Читать книгу Невысказанное завещание (сборник) - Амирхан Еники - Страница 6
Красота
ОглавлениеДавно это было, очень давно, но я, как сейчас, вижу трёх маленьких шакирдов[21], едущих из уездного медресе домой. Мы с Гилемдаром держали путь в деревню Чуаркуль, а Бадретдина должны были оставить в деревне Ишле. Пегая кобылка, неторопливо трусившая в упряжке, принадлежала отцу Гилемдара. В деревне мы жили бок о бок, поэтому весной за мной и Гилемдаром родители наши присылали лошадей по очереди.
Бадретдин – наш случайный спутник. До сих пор нам как-то не доводилось возвращаться вместе, хотя мы собирались в медресе и разъезжались в одно время. Когда прекращались занятия, Бадретдин предпочитал ехать домой с кем-нибудь из односельчан, прибывших в город на базар, или же топал за тридцать вёрст на своих двоих. На этот раз мы упросили его ехать вместе.

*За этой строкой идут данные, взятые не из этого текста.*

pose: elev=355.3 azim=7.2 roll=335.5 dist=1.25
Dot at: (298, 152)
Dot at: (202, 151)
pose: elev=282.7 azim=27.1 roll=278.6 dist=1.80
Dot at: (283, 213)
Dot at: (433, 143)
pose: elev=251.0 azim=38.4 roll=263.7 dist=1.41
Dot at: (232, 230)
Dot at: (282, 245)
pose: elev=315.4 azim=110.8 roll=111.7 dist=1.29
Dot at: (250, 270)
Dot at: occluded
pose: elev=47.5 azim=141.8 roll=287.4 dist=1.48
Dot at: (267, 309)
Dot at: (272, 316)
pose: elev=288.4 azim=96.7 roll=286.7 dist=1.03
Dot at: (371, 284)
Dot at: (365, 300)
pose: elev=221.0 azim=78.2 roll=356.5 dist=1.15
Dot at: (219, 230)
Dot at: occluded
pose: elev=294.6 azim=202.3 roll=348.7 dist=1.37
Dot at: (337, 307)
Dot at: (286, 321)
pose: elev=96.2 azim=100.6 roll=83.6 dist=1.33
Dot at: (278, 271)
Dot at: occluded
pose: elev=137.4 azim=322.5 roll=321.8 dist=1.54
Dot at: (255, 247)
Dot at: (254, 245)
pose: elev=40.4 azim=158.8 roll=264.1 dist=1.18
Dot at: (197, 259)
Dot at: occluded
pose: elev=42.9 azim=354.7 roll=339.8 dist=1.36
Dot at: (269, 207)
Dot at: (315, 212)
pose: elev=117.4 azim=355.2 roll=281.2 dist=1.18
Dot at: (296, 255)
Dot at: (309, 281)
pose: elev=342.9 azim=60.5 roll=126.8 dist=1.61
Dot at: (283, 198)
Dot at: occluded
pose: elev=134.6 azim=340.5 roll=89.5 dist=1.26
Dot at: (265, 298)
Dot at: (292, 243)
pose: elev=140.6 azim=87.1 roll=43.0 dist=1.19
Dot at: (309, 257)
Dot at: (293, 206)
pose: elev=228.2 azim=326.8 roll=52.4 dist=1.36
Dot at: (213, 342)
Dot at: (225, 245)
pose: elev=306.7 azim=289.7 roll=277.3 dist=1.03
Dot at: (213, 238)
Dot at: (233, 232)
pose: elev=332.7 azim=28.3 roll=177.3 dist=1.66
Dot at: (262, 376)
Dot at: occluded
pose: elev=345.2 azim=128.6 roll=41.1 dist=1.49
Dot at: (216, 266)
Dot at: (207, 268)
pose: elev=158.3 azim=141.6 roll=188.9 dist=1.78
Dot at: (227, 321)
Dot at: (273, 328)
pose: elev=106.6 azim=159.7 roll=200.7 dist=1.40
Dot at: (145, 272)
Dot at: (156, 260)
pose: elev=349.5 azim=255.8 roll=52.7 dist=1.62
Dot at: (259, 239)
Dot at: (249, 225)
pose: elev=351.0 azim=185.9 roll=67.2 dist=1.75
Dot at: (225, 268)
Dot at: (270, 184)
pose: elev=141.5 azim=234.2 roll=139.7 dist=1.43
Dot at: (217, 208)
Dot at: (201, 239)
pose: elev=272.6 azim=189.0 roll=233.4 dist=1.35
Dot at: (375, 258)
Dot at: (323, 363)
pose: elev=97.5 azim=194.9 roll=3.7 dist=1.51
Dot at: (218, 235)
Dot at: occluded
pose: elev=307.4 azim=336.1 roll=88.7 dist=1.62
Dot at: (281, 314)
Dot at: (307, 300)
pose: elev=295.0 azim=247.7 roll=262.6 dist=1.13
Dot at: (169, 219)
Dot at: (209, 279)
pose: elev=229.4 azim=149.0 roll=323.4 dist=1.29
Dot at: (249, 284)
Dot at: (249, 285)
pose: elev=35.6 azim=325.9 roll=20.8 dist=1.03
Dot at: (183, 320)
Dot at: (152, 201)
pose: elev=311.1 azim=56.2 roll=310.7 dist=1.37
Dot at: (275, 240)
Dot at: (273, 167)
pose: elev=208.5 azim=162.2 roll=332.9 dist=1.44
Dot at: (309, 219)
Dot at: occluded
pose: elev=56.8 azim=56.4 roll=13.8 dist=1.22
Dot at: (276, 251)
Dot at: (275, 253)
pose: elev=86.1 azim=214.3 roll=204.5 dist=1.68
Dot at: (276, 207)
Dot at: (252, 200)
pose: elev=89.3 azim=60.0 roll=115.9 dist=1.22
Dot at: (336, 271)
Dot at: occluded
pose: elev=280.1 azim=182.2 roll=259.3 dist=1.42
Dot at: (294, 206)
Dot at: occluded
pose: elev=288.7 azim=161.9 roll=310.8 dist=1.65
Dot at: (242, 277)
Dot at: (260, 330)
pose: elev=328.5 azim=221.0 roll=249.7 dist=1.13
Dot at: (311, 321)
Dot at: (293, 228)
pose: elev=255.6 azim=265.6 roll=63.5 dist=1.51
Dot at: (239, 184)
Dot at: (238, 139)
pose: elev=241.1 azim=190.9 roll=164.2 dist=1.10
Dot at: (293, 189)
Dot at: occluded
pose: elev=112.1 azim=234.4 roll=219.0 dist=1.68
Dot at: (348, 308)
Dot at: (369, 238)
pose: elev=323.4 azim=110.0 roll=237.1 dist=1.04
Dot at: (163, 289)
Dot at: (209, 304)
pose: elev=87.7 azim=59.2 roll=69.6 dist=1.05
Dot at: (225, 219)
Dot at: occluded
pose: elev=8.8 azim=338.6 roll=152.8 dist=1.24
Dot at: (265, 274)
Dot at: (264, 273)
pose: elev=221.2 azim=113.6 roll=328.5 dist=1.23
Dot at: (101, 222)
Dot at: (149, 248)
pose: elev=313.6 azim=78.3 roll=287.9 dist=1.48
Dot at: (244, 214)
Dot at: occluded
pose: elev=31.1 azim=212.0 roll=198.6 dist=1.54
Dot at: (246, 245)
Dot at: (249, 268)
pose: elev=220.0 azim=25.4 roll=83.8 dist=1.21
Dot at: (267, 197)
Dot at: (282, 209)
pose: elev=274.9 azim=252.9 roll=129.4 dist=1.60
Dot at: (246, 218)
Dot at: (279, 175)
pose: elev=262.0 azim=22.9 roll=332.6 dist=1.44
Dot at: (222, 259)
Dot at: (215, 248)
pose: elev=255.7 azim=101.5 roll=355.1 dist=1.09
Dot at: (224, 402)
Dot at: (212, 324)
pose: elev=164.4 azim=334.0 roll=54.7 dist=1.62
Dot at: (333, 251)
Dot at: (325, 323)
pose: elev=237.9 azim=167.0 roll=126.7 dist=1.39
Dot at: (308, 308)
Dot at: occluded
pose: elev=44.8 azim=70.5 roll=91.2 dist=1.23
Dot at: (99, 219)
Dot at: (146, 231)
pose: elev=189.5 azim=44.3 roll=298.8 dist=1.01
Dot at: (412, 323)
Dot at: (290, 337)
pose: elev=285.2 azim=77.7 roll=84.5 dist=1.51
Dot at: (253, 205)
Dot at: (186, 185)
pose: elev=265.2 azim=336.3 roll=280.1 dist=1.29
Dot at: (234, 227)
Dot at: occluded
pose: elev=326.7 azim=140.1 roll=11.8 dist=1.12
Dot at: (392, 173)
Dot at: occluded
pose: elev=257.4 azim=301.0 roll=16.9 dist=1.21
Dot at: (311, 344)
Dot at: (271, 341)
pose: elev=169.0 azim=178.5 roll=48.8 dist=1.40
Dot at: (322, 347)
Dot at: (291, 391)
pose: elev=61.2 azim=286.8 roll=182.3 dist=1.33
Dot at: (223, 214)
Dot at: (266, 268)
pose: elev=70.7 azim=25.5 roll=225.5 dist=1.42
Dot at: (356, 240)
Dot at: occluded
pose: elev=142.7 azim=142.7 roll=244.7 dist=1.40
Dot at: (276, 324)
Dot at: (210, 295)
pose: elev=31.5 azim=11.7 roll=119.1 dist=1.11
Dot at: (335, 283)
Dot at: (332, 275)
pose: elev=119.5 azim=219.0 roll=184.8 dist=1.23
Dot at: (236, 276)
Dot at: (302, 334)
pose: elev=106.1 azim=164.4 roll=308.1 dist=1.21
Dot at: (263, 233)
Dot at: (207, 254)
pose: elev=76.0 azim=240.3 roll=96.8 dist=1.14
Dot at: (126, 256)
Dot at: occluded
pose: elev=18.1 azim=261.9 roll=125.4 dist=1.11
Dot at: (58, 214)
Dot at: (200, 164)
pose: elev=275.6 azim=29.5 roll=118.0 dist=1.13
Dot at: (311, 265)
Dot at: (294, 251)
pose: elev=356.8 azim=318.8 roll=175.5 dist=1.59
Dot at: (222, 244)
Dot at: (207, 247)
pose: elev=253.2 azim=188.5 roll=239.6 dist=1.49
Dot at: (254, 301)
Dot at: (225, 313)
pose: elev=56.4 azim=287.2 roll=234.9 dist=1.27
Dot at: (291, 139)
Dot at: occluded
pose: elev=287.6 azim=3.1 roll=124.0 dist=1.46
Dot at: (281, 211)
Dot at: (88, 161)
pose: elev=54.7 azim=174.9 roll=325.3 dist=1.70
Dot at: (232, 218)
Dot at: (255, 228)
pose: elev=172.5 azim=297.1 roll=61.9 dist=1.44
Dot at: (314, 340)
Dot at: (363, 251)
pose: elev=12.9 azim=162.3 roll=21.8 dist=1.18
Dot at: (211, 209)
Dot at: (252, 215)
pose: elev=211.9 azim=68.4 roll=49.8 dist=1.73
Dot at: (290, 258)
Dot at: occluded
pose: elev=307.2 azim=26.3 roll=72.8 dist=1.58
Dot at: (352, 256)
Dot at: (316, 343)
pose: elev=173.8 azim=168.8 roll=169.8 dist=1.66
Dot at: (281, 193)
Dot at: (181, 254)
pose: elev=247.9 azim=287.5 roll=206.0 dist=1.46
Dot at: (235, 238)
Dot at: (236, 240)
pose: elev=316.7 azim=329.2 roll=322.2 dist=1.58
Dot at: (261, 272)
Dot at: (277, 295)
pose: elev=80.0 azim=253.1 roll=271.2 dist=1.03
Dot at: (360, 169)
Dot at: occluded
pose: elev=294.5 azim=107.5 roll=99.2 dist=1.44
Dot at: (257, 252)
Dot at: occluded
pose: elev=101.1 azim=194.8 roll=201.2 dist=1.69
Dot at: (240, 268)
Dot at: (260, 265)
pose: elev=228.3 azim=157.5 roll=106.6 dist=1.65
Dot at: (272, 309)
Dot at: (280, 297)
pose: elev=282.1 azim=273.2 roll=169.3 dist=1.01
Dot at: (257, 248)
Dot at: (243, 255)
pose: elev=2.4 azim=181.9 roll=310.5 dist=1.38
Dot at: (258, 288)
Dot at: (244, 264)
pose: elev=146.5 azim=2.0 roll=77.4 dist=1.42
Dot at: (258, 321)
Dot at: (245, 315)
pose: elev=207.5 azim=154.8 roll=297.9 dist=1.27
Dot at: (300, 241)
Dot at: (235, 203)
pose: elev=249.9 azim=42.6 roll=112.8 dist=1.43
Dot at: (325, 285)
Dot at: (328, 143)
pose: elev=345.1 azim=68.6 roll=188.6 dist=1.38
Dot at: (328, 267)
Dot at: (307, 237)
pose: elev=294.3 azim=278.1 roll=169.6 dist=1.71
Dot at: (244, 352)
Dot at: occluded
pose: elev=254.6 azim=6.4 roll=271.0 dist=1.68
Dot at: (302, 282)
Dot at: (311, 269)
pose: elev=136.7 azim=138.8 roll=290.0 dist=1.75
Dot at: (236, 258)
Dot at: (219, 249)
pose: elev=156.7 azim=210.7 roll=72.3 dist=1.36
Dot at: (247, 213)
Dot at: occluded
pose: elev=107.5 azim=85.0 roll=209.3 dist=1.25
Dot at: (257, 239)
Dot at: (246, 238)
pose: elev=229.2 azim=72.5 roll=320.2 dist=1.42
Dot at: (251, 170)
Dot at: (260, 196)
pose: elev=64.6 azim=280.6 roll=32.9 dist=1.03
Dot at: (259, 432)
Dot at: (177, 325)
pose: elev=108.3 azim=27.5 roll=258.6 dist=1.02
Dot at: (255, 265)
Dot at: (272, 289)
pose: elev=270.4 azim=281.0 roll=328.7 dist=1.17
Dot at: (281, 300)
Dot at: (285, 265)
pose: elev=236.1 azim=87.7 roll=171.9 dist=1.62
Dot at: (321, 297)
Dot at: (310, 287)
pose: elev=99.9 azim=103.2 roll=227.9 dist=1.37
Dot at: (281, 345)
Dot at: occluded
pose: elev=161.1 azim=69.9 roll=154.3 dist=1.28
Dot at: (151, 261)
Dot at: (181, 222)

Бадретдин был самым бедным у нас в медресе. Из дома ему не помогали, лишь изредка мать присылала с оказией маленький узелок из грубой холстины, в котором всегда были пшённые лепёшки или кусочек масла. Принимая гостинец, Бадретдин всякий раз смущённо повторял: «Ну зачем же это? Скажите маме, я вовсе не голодаю, пусть не присылает последнее». Масло это он ел обыкновенно шилом. А когда удивлённые товарищи спрашивали, почему он так делает, Бадретдин с улыбкой отвечал: «Шилом его долго ешь!»
На родной стороне, как говорится, и воробушек не пропадёт. Так и наш Бадретдин. Частенько приходилось ему ходить с пустым желудком, но учёбу он не бросал. Да как ещё учился! Давно, впрочем, было замечено, что шакирды, знававшие нужду, оказывались старательными учениками. Богатый, будь он последним тупицей, мог околачиваться в медресе сколько ему вздумается, а бедняку плохо учиться нельзя, иначе не продержаться и до первой весны. Только труд и усердие могли прокормить его.
Вот и нашему Бадретдину перепадали порой из байских кошельков кое-какие гроши. Он помогал отстающим готовить уроки, выполнял поручения учителей, переписывал для больных молитвы. Словом, ни минуты не сидел сложа руки. Однако сам он никогда не просил помощи.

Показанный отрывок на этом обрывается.